From his wallet, Gerry removed the playing card that Jack had given him before he’d died. It was an ace of spades from Celebrity’s casino in Las Vegas. The card had been scrutinized by an FBI forensic lab and found to be clean. Yet it was marked, and could be read if you knew the secret. She examined the card and handed it back.
“So you think Jack Donovan devised some special way to mark cards while getting treatment in this hospital,” she said.
“That’s right,” Gerry said.
Her face changed, and so did her tone. “What do you want me to do, Gerry Valentine, vice president of Grift Sense, let you search the place? Get real.”
This was a real Jersey girl, filled with piss and vinegar and capable of intimidating a three-hundred-pound NFL lineman.
“Of course not,” he replied.
“Then what do you want?”
“Jack Donovan stole something from this hospital,” Gerry said.
“He did?”
“Yes. It was in a metal strongbox in a bag under his bed. I saw it. Whatever was in that strongbox can be used to mark cards, but also happens to be dangerous.”
“Dangerous how?”
“I don’t know.”
“How can you be looking for something if you don’t know what it is?”

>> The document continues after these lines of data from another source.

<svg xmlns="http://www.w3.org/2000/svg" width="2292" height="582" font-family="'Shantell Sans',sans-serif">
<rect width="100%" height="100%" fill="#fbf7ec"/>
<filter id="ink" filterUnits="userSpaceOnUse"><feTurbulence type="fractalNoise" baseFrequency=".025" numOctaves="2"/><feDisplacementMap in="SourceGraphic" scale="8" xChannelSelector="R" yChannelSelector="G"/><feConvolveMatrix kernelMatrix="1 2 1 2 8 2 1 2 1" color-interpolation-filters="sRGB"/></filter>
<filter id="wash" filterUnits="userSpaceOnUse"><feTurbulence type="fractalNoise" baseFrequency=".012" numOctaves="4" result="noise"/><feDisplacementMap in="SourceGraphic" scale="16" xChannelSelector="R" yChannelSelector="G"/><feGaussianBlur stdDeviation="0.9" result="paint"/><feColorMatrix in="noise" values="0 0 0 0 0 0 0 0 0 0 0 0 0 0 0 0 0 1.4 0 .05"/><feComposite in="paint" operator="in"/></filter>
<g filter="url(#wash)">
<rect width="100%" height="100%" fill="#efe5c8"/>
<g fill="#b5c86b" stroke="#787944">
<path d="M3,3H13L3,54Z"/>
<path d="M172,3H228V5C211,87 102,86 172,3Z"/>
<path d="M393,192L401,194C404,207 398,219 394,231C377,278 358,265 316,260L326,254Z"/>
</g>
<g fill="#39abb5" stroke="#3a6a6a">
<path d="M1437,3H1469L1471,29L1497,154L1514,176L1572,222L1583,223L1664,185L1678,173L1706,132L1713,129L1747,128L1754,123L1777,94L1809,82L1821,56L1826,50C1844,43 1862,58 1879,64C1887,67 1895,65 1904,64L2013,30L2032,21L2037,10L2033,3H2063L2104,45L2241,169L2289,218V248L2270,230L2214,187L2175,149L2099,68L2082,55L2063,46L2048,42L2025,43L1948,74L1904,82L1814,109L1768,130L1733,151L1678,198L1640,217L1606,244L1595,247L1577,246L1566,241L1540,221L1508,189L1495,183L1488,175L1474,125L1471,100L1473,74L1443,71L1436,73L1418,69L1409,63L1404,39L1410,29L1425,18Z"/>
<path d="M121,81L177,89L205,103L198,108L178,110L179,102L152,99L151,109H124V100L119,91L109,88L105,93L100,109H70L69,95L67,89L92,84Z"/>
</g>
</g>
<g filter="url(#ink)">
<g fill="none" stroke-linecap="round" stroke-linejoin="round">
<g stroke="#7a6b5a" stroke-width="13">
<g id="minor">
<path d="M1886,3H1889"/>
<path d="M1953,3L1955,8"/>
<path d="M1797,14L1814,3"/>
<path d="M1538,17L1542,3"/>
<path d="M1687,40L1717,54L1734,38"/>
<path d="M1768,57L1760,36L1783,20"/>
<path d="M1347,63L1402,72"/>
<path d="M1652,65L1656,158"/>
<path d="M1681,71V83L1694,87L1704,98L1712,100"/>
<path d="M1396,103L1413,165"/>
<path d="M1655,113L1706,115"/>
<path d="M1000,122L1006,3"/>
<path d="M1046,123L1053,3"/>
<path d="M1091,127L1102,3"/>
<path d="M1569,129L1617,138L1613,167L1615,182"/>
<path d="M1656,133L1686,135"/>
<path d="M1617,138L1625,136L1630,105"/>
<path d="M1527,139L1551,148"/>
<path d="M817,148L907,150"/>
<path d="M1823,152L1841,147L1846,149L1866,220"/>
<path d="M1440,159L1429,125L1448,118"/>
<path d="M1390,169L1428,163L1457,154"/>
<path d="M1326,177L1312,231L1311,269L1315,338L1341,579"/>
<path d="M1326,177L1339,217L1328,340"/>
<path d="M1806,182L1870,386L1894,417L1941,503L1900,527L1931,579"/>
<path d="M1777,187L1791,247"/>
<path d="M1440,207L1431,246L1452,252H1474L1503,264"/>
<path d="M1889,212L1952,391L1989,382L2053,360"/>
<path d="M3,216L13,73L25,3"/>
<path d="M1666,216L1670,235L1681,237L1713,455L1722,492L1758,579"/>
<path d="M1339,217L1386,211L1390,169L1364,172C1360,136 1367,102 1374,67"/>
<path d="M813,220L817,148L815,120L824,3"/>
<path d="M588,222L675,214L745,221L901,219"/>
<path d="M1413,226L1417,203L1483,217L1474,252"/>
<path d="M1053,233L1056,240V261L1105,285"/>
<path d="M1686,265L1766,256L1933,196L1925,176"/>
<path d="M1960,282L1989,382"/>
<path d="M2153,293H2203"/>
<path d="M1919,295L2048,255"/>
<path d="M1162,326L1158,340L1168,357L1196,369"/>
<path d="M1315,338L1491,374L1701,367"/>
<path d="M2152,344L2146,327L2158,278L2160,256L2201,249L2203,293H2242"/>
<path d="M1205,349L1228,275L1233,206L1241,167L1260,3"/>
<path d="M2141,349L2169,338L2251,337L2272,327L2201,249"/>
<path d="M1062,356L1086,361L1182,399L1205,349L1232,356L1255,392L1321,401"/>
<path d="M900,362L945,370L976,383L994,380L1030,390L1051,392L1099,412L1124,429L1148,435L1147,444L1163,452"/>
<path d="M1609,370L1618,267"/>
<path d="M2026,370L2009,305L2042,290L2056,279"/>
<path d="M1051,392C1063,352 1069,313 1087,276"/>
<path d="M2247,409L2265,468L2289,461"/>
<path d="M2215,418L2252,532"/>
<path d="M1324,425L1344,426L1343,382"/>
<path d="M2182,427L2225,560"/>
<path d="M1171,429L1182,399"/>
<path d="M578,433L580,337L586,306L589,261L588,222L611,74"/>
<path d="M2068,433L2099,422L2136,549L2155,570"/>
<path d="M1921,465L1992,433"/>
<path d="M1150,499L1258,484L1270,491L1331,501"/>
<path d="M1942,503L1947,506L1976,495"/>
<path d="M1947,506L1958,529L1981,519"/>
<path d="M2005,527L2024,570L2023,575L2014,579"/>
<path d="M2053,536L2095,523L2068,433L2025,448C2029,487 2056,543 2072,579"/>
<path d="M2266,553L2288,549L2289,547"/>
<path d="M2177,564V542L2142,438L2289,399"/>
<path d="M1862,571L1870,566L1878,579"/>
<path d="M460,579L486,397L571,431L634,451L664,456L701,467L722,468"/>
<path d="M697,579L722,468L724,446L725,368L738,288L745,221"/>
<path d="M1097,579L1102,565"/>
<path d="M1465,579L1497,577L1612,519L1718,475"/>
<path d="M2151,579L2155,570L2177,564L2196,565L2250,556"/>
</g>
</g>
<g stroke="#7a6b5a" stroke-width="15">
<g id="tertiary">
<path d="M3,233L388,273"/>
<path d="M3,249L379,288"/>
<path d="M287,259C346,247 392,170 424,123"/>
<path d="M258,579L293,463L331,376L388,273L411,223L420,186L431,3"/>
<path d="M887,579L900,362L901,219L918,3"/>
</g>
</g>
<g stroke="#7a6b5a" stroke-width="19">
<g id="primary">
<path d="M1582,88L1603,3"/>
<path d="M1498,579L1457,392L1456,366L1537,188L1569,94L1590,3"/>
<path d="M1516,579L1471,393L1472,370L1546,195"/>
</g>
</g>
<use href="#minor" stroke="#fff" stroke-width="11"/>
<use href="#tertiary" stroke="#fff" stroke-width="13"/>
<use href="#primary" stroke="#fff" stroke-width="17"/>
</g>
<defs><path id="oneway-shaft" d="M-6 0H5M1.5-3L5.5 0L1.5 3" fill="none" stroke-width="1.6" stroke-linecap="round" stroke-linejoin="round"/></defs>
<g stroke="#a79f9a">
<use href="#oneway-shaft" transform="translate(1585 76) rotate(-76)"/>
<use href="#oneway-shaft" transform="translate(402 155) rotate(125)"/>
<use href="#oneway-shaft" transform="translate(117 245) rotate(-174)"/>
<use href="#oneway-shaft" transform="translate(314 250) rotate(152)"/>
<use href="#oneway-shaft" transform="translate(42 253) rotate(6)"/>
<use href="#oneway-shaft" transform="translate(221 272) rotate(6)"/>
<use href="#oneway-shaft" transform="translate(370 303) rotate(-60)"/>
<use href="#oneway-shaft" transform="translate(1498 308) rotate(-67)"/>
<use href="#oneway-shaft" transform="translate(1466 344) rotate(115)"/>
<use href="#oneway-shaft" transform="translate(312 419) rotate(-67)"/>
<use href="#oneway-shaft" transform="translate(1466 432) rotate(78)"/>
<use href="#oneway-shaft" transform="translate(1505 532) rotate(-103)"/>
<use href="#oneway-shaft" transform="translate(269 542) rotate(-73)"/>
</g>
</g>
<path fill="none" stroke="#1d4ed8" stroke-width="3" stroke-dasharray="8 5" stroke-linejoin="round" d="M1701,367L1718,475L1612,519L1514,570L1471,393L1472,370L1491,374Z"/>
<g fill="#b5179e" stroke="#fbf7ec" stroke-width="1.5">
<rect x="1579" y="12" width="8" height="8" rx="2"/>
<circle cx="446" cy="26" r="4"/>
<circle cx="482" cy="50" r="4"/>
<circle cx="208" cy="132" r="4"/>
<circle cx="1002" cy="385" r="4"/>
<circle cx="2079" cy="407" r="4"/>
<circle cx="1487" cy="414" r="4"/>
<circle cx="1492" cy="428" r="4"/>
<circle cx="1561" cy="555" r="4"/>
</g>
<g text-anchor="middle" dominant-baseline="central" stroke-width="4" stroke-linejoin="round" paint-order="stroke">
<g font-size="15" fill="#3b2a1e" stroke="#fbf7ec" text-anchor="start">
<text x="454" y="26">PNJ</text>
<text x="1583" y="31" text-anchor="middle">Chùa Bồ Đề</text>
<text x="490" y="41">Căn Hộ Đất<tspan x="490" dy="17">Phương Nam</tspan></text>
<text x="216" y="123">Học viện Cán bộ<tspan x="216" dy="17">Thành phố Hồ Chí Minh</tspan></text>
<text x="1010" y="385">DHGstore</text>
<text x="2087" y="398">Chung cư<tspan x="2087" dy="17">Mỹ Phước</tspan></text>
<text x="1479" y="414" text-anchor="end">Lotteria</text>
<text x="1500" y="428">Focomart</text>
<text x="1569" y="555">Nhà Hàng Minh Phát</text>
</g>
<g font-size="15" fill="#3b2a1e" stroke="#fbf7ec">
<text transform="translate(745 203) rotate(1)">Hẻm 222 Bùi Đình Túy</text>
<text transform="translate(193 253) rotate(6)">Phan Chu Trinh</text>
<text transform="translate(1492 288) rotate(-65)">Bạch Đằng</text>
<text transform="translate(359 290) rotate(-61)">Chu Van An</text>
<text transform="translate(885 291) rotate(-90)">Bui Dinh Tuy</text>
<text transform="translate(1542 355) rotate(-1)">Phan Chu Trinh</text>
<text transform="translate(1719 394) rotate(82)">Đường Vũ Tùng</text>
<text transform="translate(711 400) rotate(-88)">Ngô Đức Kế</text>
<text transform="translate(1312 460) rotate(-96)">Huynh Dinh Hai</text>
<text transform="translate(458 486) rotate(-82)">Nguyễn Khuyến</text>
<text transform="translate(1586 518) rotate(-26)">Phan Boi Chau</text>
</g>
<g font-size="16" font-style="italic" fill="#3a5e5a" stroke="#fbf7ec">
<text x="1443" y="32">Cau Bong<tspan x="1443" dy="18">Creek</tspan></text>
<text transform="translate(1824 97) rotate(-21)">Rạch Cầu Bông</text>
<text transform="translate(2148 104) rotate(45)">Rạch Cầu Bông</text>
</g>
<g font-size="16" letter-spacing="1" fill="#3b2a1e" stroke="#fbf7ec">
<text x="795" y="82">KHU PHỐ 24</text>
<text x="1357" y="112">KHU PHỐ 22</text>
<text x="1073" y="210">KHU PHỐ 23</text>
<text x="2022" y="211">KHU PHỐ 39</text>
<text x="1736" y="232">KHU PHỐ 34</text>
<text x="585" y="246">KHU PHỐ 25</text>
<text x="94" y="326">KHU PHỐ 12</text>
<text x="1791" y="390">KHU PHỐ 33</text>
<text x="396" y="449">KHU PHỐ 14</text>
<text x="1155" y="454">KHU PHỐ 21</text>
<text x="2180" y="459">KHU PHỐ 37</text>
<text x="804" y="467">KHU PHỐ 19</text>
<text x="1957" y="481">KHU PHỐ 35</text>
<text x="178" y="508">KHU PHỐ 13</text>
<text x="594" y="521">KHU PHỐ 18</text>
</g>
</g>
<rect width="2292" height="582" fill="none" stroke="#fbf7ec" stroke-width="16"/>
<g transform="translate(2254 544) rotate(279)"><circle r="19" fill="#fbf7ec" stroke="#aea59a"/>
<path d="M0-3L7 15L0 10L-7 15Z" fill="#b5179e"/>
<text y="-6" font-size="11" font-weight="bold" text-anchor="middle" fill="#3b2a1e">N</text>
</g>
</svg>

“I’m guessing there has to be a record of the theft. If I know what was taken, I’ll know what the scam is.”
“It’s that easy?” she asked.
Gerry nodded. He would take the mystery substance and coat a few dozen playing cards with it, and the rest would explain itself. To his surprise, she picked up his business card, and slipped it into her breast pocket.
“And it will go no further than that?” she asked.
“That’s right. No one will ever hear about it.”
She pulled out her lower lip and let it snap back, deep in thought. “I liked Jack. He was always cracking jokes, even when he knew what his situation was. I’ll look through the computer, let you know what turns up.”
“Thanks a lot,” Gerry said.
The phone on her desk had several buttons. The red one lit up and rang at the same time. She picked it up and said, “Cancer ward nurses’ station, Gladwell here.”